Friday, October 25, 2013

Calling the 2013 MLB Most Valuable Player Award Races (Part 1-Process)



This is Part I in a two part series, explaining the writer's process in forecasting the Major League Baseball's Most Valuable Player Awards. Read here for the predictions themselves.

In this post, I'll detail the process I followed in my attempts to predict the 2013 Most Valuable Player awards winners. This was not meant to be an exercise in actually deciding who the deserving recipients are in, but an attempt to guess how the Baseball Writer's Association of America will vote. To do so, I looked back at the last few seasons of American League MVP voting outcomes and attempted to determine what sorts of traits(statistics) the writers are holding in the highest esteem.

Compiling the data is time consuming, and I hoped that I could gain the necessary insight by looking at the most recent years. I was not necessarily attempting to develop a formula to predict the MVP, as that has been tried by others a number of times, with mixed results. However, I did attempt to come up with a sort of weighted value system that would award points for various categories and give me a framework to start my analysis with.
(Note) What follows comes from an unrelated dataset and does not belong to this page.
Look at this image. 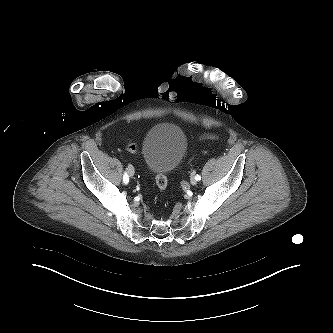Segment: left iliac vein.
<instances>
[{"instance_id":"obj_1","label":"left iliac vein","mask_w":333,"mask_h":333,"mask_svg":"<svg viewBox=\"0 0 333 333\" xmlns=\"http://www.w3.org/2000/svg\"><path fill=\"white\" fill-rule=\"evenodd\" d=\"M190 182H191L192 185H196L197 184V180H196L194 174L191 175Z\"/></svg>"}]
</instances>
I started looking at past MVP races with three basic areas in mind that I wanted to determine weights for: sabermetric, traditional, and intangible.

Next, as I gained some insight as to what influenced races of the past, I started plugging different weights in to a framework that would assign a value based off of where in a given category a player ranked at the end of the year. After multiple rounds of tweaking, I settled on a point system that did a nice job at reflecting how the writers had voted in recent years. The final stats that I ended up using in the system were: wins above replacement (WAR), runs, runs batted in (RBI), home runs (HR), stolen bases (SB), and batting average (AVG). I also assigned varying degrees of value for the success of a player's team, whether or not he played high quality defense at a premium position, the perception of his base running, and certain accomplishments (like the Triple Crown) that can influence voters.

In assigning weights to each category, I used my own discretion based on observation and whether or not the points system was reflecting the way the actual voting went. For instance, I gave the components of the triple crown a total point value that was just slightly greater than what I gave for WAR. Last year's race showed that the voters value these stats in total, more highly than WAR. Miguel Cabrera won the Triple Crown and the MVP, while Mike Trout led the league in WAR and finished second. As I applied those values to previous years' MVP races, they seemed to be weighted properly.
This sort of comparison-observation tweaking, over multiple trials, led me to my final point system.

Under the points system, to receive points in a category, a player had to finish in the top five of said category, or qualify (i.e. lead his team to the playoffs, win the Triple Crown). I multiplied the weights of each category by 5, and then awarded points by where a player finished within the top five. For each place below first that a player finished in the category, he lost the original amount. When written out it may sound complex, but it is actually extremely simple. For example:

In 2011, Mike Trout led the league in WAR so he received 10 points (original weight of 2 * 5) in that category. Robinson Cano finished second in WAR so he received 8 points (10 minus the original weight of 2). Miguel Cabrera finished third so he received 6 points (10-2-2=6)... Hopefully this paints the picture.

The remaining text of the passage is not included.